Still I am seeing the same issue with Wifi clients not able to communicate to each other. It seems like we are hitting a bug similar to this https://bugs.openwrt.org/index.php?do=details&task_id=714, https://forum.openwrt.org/t/clients-in-same-wlan-cant-reach-each-other/2501

Anyone else having issues similar to this? I only see ARP requests between the wireless networks but no ARP replies when pinging.

Any idea what the issue could be related to?

3 Likes

Daniel,

After updating to the Openwrt firmware to r17443-90e167abaa https://github.com/dangowrt/linksys-e8450-openwrt-installer/releases/tag/v0.5.3, I lost my 5Ghz network.
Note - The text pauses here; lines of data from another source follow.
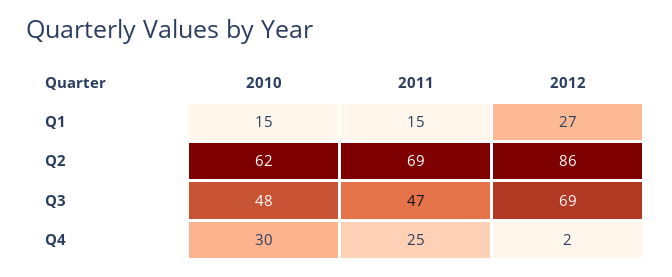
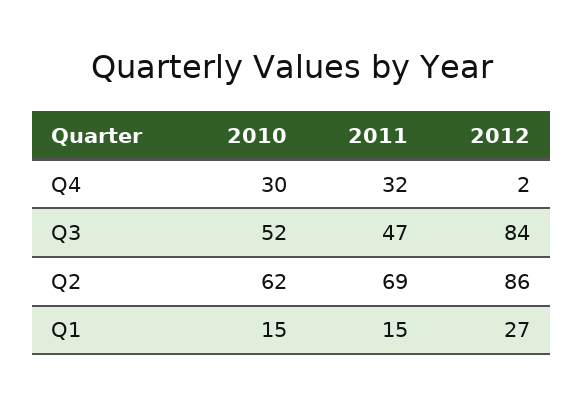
  {
    "2010": {
      "Q1": 15,
      "Q2": 62,
-     "Q3": 48,
+     "Q3": 52,
      "Q4": 30
    },
    "2011": {
      "Q1": 15,
      "Q2": 69,
      "Q3": 47,
-     "Q4": 25
+     "Q4": 32
    },
    "2012": {
      "Q1": 27,
      "Q2": 86,
-     "Q3": 69,
+     "Q3": 84,
      "Q4": 2
    }
  }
The interface doesn't show up and I see below errors in the system log:

Wed Sep  1 18:35:48 2021 daemon.notice netifd: radio1 (2324): Phy not found
Wed Sep  1 18:35:48 2021 daemon.notice netifd: radio1 (2324): Could not find PHY for device 'radio1'
Wed Sep  1 18:35:48 2021 user.notice ucitrack: Setting up /etc/config/wireless reload dependency on /etc/config/network
Wed Sep  1 18:35:48 2021 daemon.notice netifd: radio1 (2361): WARNING: Variable 'data' does not exist or is not an array/object
Wed Sep  1 18:35:48 2021 daemon.notice netifd: radio1 (2361): Bug: PHY is undefined for device 'radio1'

I tried updating to the latest snapshot but no luck. 5GHz is still down. Do I need to go back to a previous release?

Thanks in advance.

1 Like

Did you use the recovery installer or just sysupgrade?

I just used the sysupgrade installer, do I need to install the recovery first and then install the sysupgrade?